[Start of section]

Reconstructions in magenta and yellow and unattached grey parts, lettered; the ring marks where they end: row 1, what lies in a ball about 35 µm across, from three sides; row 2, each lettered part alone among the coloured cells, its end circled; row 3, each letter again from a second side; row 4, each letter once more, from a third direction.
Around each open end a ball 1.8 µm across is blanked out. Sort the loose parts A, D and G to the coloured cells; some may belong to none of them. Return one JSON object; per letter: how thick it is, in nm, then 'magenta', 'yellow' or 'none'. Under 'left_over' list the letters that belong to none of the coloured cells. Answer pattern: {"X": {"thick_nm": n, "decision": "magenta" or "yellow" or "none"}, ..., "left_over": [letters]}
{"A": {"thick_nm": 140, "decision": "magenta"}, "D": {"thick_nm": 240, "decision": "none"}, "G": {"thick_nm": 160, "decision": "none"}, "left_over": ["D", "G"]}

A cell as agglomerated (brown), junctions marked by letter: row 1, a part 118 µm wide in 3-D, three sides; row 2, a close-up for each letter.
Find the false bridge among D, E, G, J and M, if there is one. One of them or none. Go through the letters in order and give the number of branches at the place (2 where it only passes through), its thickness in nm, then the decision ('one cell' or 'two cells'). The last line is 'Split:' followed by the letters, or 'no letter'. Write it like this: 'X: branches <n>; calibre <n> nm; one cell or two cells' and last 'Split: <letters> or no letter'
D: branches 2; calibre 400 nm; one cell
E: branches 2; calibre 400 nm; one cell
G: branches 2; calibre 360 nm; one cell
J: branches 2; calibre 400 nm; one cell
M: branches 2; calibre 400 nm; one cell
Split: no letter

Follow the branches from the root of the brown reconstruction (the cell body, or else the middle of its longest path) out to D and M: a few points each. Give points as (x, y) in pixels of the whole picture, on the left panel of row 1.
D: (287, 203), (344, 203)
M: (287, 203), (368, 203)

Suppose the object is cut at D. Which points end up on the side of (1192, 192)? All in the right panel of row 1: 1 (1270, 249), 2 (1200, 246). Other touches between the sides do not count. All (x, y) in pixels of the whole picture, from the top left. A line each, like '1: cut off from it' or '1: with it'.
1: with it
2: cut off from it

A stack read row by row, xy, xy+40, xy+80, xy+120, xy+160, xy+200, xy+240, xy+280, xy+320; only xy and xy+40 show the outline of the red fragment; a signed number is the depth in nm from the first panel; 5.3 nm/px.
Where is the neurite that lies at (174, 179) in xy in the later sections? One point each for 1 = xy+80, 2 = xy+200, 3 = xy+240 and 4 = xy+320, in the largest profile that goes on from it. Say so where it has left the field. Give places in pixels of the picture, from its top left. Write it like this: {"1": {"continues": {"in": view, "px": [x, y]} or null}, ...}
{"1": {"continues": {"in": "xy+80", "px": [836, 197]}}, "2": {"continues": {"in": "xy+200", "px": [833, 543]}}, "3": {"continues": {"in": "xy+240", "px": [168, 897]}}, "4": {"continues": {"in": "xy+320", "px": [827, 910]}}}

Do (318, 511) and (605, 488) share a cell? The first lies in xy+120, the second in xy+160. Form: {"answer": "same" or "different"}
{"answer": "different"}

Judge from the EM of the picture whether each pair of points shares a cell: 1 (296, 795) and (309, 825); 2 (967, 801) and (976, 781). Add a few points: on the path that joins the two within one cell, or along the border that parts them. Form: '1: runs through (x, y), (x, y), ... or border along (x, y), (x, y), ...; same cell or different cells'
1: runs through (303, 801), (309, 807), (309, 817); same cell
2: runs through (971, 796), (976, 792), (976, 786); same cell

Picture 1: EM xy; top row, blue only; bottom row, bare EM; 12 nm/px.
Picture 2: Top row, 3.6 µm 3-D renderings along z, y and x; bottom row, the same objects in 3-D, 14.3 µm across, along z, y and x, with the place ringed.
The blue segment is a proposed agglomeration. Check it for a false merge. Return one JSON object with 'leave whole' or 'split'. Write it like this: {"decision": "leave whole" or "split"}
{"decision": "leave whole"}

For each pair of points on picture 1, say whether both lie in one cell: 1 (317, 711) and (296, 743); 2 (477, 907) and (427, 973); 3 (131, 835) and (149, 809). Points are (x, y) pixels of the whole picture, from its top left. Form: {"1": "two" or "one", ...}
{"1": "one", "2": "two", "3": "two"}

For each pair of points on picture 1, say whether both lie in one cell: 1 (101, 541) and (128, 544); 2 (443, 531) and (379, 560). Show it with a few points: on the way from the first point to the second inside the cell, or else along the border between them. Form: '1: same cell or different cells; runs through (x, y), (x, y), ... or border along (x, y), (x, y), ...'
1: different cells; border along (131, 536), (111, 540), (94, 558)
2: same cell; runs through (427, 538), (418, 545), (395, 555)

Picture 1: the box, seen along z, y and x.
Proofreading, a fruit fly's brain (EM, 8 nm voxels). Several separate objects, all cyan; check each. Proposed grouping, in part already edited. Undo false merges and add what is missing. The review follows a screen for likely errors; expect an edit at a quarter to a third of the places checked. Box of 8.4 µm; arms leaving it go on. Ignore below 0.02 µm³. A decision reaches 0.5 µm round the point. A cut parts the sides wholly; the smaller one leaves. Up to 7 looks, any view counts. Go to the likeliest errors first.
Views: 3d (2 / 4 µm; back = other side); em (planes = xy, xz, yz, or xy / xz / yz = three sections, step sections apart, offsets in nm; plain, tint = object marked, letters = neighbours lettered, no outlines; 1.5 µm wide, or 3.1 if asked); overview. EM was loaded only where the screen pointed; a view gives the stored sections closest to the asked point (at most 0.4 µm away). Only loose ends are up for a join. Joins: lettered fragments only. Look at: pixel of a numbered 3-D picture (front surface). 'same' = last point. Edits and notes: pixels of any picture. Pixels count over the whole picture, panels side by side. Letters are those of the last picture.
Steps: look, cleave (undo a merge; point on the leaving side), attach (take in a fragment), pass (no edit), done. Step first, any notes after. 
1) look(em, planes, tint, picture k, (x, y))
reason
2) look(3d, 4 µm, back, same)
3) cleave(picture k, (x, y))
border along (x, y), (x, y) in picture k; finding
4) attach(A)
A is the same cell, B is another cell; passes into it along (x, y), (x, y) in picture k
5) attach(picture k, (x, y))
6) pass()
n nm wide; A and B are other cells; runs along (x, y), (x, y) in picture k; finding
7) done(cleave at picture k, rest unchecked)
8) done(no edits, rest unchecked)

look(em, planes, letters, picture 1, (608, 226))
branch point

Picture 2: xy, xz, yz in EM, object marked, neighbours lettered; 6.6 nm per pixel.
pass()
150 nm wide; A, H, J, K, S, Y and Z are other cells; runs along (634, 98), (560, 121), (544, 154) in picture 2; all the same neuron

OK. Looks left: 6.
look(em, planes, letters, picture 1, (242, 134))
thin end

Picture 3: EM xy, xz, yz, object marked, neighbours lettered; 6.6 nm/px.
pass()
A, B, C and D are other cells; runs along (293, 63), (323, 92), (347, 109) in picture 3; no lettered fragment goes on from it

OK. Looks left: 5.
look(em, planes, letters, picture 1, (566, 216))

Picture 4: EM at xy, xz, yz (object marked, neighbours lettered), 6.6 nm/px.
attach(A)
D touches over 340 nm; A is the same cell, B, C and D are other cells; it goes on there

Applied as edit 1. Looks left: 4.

[End of section]

▸ WHAT NEEDS TO BE DONE:
All of the entries should be transcribed exactly as they appear.

▸ ANSWER BOX:
Reconstructions in magenta and yellow and unattached grey parts, lettered; the ring marks where they end: row 1, what lies in a ball about 35 µm across, from three sides; row 2, each lettered part alone among the coloured cells, its end circled; row 3, each letter again from a second side; row 4, each letter once more, from a third direction.
Around each open end a ball 1.8 µm across is blanked out. Sort the loose parts A, D and G to the coloured cells; some may belong to none of them. Return one JSON object; per letter: how thick it is, in nm, then 'magenta', 'yellow' or 'none'. Under 'left_over' list the letters that belong to none of the coloured cells. Answer pattern: {"X": {"thick_nm": n, "decision": "magenta" or "yellow" or "none"}, ..., "left_over": [letters]}
{"A": {"thick_nm": 140, "decision": "magenta"}, "D": {"thick_nm": 240, "decision": "none"}, "G": {"thick_nm": 160, "decision": "none"}, "left_over": ["D", "G"]}

A cell as agglomerated (brown), junctions marked by letter: row 1, a part 118 µm wide in 3-D, three sides; row 2, a close-up for each letter.
Find the false bridge among D, E, G, J and M, if there is one. One of them or none. Go through the letters in order and give the number of branches at the place (2 where it only passes through), its thickness in nm, then the decision ('one cell' or 'two cells'). The last line is 'Split:' followed by the letters, or 'no letter'. Write it like this: 'X: branches <n>; calibre <n> nm; one cell or two cells' and last 'Split: <letters> or no letter'
D: branches 2; calibre 400 nm; one cell
E: branches 2; calibre 400 nm; one cell
G: branches 2; calibre 360 nm; one cell
J: branches 2; calibre 400 nm; one cell
M: branches 2; calibre 400 nm; one cell
Split: no letter

Follow the branches from the root of the brown reconstruction (the cell body, or else the middle of its longest path) out to D and M: a few points each. Give points as (x, y) in pixels of the whole picture, on the left panel of row 1.
D: (287, 203), (344, 203)
M: (287, 203), (368, 203)

Suppose the object is cut at D. Which points end up on the side of (1192, 192)? All in the right panel of row 1: 1 (1270, 249), 2 (1200, 246). Other touches between the sides do not count. All (x, y) in pixels of the whole picture, from the top left. A line each, like '1: cut off from it' or '1: with it'.
1: with it
2: cut off from it

A stack read row by row, xy, xy+40, xy+80, xy+120, xy+160, xy+200, xy+240, xy+280, xy+320; only xy and xy+40 show the outline of the red fragment; a signed number is the depth in nm from the first panel; 5.3 nm/px.
Where is the neurite that lies at (174, 179) in xy in the later sections? One point each for 1 = xy+80, 2 = xy+200, 3 = xy+240 and 4 = xy+320, in the largest profile that goes on from it. Say so where it has left the field. Give places in pixels of the picture, from its top left. Write it like this: {"1": {"continues": {"in": view, "px": [x, y]} or null}, ...}
{"1": {"continues": {"in": "xy+80", "px": [836, 197]}}, "2": {"continues": {"in": "xy+200", "px": [833, 543]}}, "3": {"continues": {"in": "xy+240", "px": [168, 897]}}, "4": {"continues": {"in": "xy+320", "px": [827, 910]}}}

Do (318, 511) and (605, 488) share a cell? The first lies in xy+120, the second in xy+160. Form: {"answer": "same" or "different"}
{"answer": "different"}

Judge from the EM of the picture whether each pair of points shares a cell: 1 (296, 795) and (309, 825); 2 (967, 801) and (976, 781). Add a few points: on the path that joins the two within one cell, or along the border that parts them. Form: '1: runs through (x, y), (x, y), ... or border along (x, y), (x, y), ...; same cell or different cells'
1: runs through (303, 801), (309, 807), (309, 817); same cell
2: runs through (971, 796), (976, 792), (976, 786); same cell

Picture 1: EM xy; top row, blue only; bottom row, bare EM; 12 nm/px.
Picture 2: Top row, 3.6 µm 3-D renderings along z, y and x; bottom row, the same objects in 3-D, 14.3 µm across, along z, y and x, with the place ringed.
The blue segment is a proposed agglomeration. Check it for a false merge. Return one JSON object with 'leave whole' or 'split'. Write it like this: {"decision": "leave whole" or "split"}
{"decision": "leave whole"}

For each pair of points on picture 1, say whether both lie in one cell: 1 (317, 711) and (296, 743); 2 (477, 907) and (427, 973); 3 (131, 835) and (149, 809). Points are (x, y) pixels of the whole picture, from its top left. Form: {"1": "two" or "one", ...}
{"1": "one", "2": "two", "3": "two"}

For each pair of points on picture 1, say whether both lie in one cell: 1 (101, 541) and (128, 544); 2 (443, 531) and (379, 560). Show it with a few points: on the way from the first point to the second inside the cell, or else along the border between them. Form: '1: same cell or different cells; runs through (x, y), (x, y), ... or border along (x, y), (x, y), ...'
1: different cells; border along (131, 536), (111, 540), (94, 558)
2: same cell; runs through (427, 538), (418, 545), (395, 555)

Picture 1: the box, seen along z, y and x.
Proofreading, a fruit fly's brain (EM, 8 nm voxels). Several separate objects, all cyan; check each. Proposed grouping, in part already edited. Undo false merges and add what is missing. The review follows a screen for likely errors; expect an edit at a quarter to a third of the places checked. Box of 8.4 µm; arms leaving it go on. Ignore below 0.02 µm³. A decision reaches 0.5 µm round the point. A cut parts the sides wholly; the smaller one leaves. Up to 7 looks, any view counts. Go to the likeliest errors first.
Views: 3d (2 / 4 µm; back = other side); em (planes = xy, xz, yz, or xy / xz / yz = three sections, step sections apart, offsets in nm; plain, tint = object marked, letters = neighbours lettered, no outlines; 1.5 µm wide, or 3.1 if asked); overview. EM was loaded only where the screen pointed; a view gives the stored sections closest to the asked point (at most 0.4 µm away). Only loose ends are up for a join. Joins: lettered fragments only. Look at: pixel of a numbered 3-D picture (front surface). 'same' = last point. Edits and notes: pixels of any picture. Pixels count over the whole picture, panels side by side. Letters are those of the last picture.
Steps: look, cleave (undo a merge; point on the leaving side), attach (take in a fragment), pass (no edit), done. Step first, any notes after. 
1) look(em, planes, tint, picture k, (x, y))
reason
2) look(3d, 4 µm, back, same)
3) cleave(picture k, (x, y))
border along (x, y), (x, y) in picture k; finding
4) attach(A)
A is the same cell, B is another cell; passes into it along (x, y), (x, y) in picture k
5) attach(picture k, (x, y))
6) pass()
n nm wide; A and B are other cells; runs along (x, y), (x, y) in picture k; finding
7) done(cleave at picture k, rest unchecked)
8) done(no edits, rest unchecked)

look(em, planes, letters, picture 1, (608, 226))
branch point

Picture 2: xy, xz, yz in EM, object marked, neighbours lettered; 6.6 nm per pixel.
pass()
150 nm wide; A, H, J, K, S, Y and Z are other cells; runs along (634, 98), (560, 121), (544, 154) in picture 2; all the same neuron

OK. Looks left: 6.
look(em, planes, letters, picture 1, (242, 134))
thin end

Picture 3: EM xy, xz, yz, object marked, neighbours lettered; 6.6 nm/px.
pass()
A, B, C and D are other cells; runs along (293, 63), (323, 92), (347, 109) in picture 3; no lettered fragment goes on from it

OK. Looks left: 5.
look(em, planes, letters, picture 1, (566, 216))

Picture 4: EM at xy, xz, yz (object marked, neighbours lettered), 6.6 nm/px.
attach(A)
D touches over 340 nm; A is the same cell, B, C and D are other cells; it goes on there

Applied as edit 1. Looks left: 4.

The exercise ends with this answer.